Aim of the task
Write out the following records exactly, each one in full.

(Collected data)
────────────────

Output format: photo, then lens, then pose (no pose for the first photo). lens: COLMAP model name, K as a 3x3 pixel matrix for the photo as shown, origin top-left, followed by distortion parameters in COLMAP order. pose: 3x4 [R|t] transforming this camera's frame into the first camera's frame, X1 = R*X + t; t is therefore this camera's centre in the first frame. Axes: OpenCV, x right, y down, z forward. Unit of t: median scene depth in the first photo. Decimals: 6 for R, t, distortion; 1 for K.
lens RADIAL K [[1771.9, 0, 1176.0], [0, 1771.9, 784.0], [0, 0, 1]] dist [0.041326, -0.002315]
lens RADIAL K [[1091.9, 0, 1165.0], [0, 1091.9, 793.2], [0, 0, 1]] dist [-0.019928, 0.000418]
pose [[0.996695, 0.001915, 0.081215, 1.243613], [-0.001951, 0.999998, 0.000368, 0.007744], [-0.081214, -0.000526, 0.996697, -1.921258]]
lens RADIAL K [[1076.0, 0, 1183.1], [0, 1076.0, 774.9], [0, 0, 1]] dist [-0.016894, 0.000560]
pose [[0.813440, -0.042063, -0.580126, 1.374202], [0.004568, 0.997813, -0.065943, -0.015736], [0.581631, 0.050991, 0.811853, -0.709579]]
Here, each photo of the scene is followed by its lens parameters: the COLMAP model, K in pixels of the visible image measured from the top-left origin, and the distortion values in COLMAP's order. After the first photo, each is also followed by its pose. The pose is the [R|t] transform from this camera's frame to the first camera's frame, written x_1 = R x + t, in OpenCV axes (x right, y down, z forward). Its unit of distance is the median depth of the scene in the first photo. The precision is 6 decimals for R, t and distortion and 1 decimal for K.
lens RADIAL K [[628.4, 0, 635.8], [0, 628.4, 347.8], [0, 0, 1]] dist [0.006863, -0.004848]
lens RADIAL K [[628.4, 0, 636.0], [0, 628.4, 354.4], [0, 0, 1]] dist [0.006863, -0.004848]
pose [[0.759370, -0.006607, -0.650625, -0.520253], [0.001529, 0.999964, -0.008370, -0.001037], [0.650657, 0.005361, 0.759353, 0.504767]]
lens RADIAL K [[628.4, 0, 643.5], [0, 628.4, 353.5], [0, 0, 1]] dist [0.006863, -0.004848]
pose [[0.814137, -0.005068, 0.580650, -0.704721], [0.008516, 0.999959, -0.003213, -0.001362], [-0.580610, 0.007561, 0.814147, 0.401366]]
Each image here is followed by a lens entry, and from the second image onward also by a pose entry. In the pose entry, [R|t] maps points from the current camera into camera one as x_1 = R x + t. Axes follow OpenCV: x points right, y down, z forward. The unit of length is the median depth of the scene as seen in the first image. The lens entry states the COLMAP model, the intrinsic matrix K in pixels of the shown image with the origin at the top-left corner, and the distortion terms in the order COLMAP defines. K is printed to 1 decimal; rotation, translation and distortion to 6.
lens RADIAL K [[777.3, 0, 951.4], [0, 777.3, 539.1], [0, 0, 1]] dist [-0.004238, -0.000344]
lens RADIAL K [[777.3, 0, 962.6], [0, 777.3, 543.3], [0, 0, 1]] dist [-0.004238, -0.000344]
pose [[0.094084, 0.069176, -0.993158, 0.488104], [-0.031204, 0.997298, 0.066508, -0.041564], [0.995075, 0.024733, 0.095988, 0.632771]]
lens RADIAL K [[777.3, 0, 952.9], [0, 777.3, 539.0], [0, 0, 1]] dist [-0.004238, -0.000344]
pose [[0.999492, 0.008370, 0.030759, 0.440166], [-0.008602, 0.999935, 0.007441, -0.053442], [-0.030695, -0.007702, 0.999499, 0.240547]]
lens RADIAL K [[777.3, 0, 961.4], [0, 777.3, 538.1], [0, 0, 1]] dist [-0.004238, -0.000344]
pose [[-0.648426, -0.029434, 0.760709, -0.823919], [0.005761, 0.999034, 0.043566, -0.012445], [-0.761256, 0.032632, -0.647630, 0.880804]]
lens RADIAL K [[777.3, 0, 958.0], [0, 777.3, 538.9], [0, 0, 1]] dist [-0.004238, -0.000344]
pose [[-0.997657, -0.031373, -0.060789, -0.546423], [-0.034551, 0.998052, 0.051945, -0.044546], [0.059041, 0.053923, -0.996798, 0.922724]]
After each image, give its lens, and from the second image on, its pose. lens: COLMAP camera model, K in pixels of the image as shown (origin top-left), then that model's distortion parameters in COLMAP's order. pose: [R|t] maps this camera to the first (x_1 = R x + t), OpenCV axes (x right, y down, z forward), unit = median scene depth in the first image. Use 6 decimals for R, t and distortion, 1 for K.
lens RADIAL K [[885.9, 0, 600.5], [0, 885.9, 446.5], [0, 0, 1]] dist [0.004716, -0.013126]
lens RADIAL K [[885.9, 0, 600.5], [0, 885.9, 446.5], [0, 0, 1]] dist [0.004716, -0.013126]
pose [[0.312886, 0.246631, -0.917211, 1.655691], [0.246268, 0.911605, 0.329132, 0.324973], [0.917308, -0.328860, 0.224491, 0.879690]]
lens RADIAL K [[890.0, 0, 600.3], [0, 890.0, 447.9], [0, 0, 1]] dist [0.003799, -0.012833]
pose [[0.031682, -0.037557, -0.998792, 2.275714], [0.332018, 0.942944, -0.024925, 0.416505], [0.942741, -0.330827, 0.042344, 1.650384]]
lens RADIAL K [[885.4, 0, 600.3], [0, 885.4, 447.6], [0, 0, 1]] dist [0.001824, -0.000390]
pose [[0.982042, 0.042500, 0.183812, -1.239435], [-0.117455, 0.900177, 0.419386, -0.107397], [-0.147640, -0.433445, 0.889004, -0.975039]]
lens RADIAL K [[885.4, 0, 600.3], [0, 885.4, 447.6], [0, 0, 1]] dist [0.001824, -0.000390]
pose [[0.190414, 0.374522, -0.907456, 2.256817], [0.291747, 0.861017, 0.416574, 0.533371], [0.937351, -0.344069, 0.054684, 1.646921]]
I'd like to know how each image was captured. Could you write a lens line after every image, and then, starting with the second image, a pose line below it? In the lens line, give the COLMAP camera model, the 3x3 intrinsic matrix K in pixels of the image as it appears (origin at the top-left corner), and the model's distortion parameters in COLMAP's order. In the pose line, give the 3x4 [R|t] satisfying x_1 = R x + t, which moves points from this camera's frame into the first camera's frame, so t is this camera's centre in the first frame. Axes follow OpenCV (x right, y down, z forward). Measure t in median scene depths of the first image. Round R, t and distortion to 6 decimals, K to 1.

────────────────

Task answer
Output format: photo, then lens, then pose (no pose for the first photo). lens: COLMAP model name, K as a 3x3 pixel matrix for the photo as shown, origin top-left, followed by distortion parameters in COLMAP order. pose: 3x4 [R|t] transforming this camera's frame into the first camera's frame, X1 = R*X + t; t is therefore this camera's centre in the first frame. Axes: OpenCV, x right, y down, z forward. Unit of t: median scene depth in the first photo. Decimals: 6 for R, t, distortion; 1 for K.
lens RADIAL K [[1771.9, 0, 1176.0], [0, 1771.9, 784.0], [0, 0, 1]] dist [0.041326, -0.002315]
lens RADIAL K [[1091.9, 0, 1165.0], [0, 1091.9, 793.2], [0, 0, 1]] dist [-0.019928, 0.000418]
pose [[0.996695, 0.001915, 0.081215, 1.243613], [-0.001951, 0.999998, 0.000368, 0.007744], [-0.081214, -0.000526, 0.996697, -1.921258]]
lens RADIAL K [[1076.0, 0, 1183.1], [0, 1076.0, 774.9], [0, 0, 1]] dist [-0.016894, 0.000560]
pose [[0.813440, -0.042063, -0.580126, 1.374202], [0.004568, 0.997813, -0.065943, -0.015736], [0.581631, 0.050991, 0.811853, -0.709579]]
Here, each photo of the scene is followed by its lens parameters: the COLMAP model, K in pixels of the visible image measured from the top-left origin, and the distortion values in COLMAP's order. After the first photo, each is also followed by its pose. The pose is the [R|t] transform from this camera's frame to the first camera's frame, written x_1 = R x + t, in OpenCV axes (x right, y down, z forward). Its unit of distance is the median depth of the scene in the first photo. The precision is 6 decimals for R, t and distortion and 1 decimal for K.
lens RADIAL K [[628.4, 0, 635.8], [0, 628.4, 347.8], [0, 0, 1]] dist [0.006863, -0.004848]
lens RADIAL K [[628.4, 0, 636.0], [0, 628.4, 354.4], [0, 0, 1]] dist [0.006863, -0.004848]
pose [[0.759370, -0.006607, -0.650625, -0.520253], [0.001529, 0.999964, -0.008370, -0.001037], [0.650657, 0.005361, 0.759353, 0.504767]]
lens RADIAL K [[628.4, 0, 643.5], [0, 628.4, 353.5], [0, 0, 1]] dist [0.006863, -0.004848]
pose [[0.814137, -0.005068, 0.580650, -0.704721], [0.008516, 0.999959, -0.003213, -0.001362], [-0.580610, 0.007561, 0.814147, 0.401366]]
Each image here is followed by a lens entry, and from the second image onward also by a pose entry. In the pose entry, [R|t] maps points from the current camera into camera one as x_1 = R x + t. Axes follow OpenCV: x points right, y down, z forward. The unit of length is the median depth of the scene as seen in the first image. The lens entry states the COLMAP model, the intrinsic matrix K in pixels of the shown image with the origin at the top-left corner, and the distortion terms in the order COLMAP defines. K is printed to 1 decimal; rotation, translation and distortion to 6.
lens RADIAL K [[777.3, 0, 951.4], [0, 777.3, 539.1], [0, 0, 1]] dist [-0.004238, -0.000344]
lens RADIAL K [[777.3, 0, 962.6], [0, 777.3, 543.3], [0, 0, 1]] dist [-0.004238, -0.000344]
pose [[0.094084, 0.069176, -0.993158, 0.488104], [-0.031204, 0.997298, 0.066508, -0.041564], [0.995075, 0.024733, 0.095988, 0.632771]]
lens RADIAL K [[777.3, 0, 952.9], [0, 777.3, 539.0], [0, 0, 1]] dist [-0.004238, -0.000344]
pose [[0.999492, 0.008370, 0.030759, 0.440166], [-0.008602, 0.999935, 0.007441, -0.053442], [-0.030695, -0.007702, 0.999499, 0.240547]]
lens RADIAL K [[777.3, 0, 961.4], [0, 777.3, 538.1], [0, 0, 1]] dist [-0.004238, -0.000344]
pose [[-0.648426, -0.029434, 0.760709, -0.823919], [0.005761, 0.999034, 0.043566, -0.012445], [-0.761256, 0.032632, -0.647630, 0.880804]]
lens RADIAL K [[777.3, 0, 958.0], [0, 777.3, 538.9], [0, 0, 1]] dist [-0.004238, -0.000344]
pose [[-0.997657, -0.031373, -0.060789, -0.546423], [-0.034551, 0.998052, 0.051945, -0.044546], [0.059041, 0.053923, -0.996798, 0.922724]]
After each image, give its lens, and from the second image on, its pose. lens: COLMAP camera model, K in pixels of the image as shown (origin top-left), then that model's distortion parameters in COLMAP's order. pose: [R|t] maps this camera to the first (x_1 = R x + t), OpenCV axes (x right, y down, z forward), unit = median scene depth in the first image. Use 6 decimals for R, t and distortion, 1 for K.
lens RADIAL K [[885.9, 0, 600.5], [0, 885.9, 446.5], [0, 0, 1]] dist [0.004716, -0.013126]
lens RADIAL K [[885.9, 0, 600.5], [0, 885.9, 446.5], [0, 0, 1]] dist [0.004716, -0.013126]
pose [[0.312886, 0.246631, -0.917211, 1.655691], [0.246268, 0.911605, 0.329132, 0.324973], [0.917308, -0.328860, 0.224491, 0.879690]]
lens RADIAL K [[890.0, 0, 600.3], [0, 890.0, 447.9], [0, 0, 1]] dist [0.003799, -0.012833]
pose [[0.031682, -0.037557, -0.998792, 2.275714], [0.332018, 0.942944, -0.024925, 0.416505], [0.942741, -0.330827, 0.042344, 1.650384]]
lens RADIAL K [[885.4, 0, 600.3], [0, 885.4, 447.6], [0, 0, 1]] dist [0.001824, -0.000390]
pose [[0.982042, 0.042500, 0.183812, -1.239435], [-0.117455, 0.900177, 0.419386, -0.107397], [-0.147640, -0.433445, 0.889004, -0.975039]]
lens RADIAL K [[885.4, 0, 600.3], [0, 885.4, 447.6], [0, 0, 1]] dist [0.001824, -0.000390]
pose [[0.190414, 0.374522, -0.907456, 2.256817], [0.291747, 0.861017, 0.416574, 0.533371], [0.937351, -0.344069, 0.054684, 1.646921]]
I'd like to know how each image was captured. Could you write a lens line after every image, and then, starting with the second image, a pose line below it? In the lens line, give the COLMAP camera model, the 3x3 intrinsic matrix K in pixels of the image as it appears (origin at the top-left corner), and the model's distortion parameters in COLMAP's order. In the pose line, give the 3x4 [R|t] satisfying x_1 = R x + t, which moves points from this camera's frame into the first camera's frame, so t is this camera's centre in the first frame. Axes follow OpenCV (x right, y down, z forward). Measure t in median scene depths of the first image. Round R, t and distortion to 6 decimals, K to 1.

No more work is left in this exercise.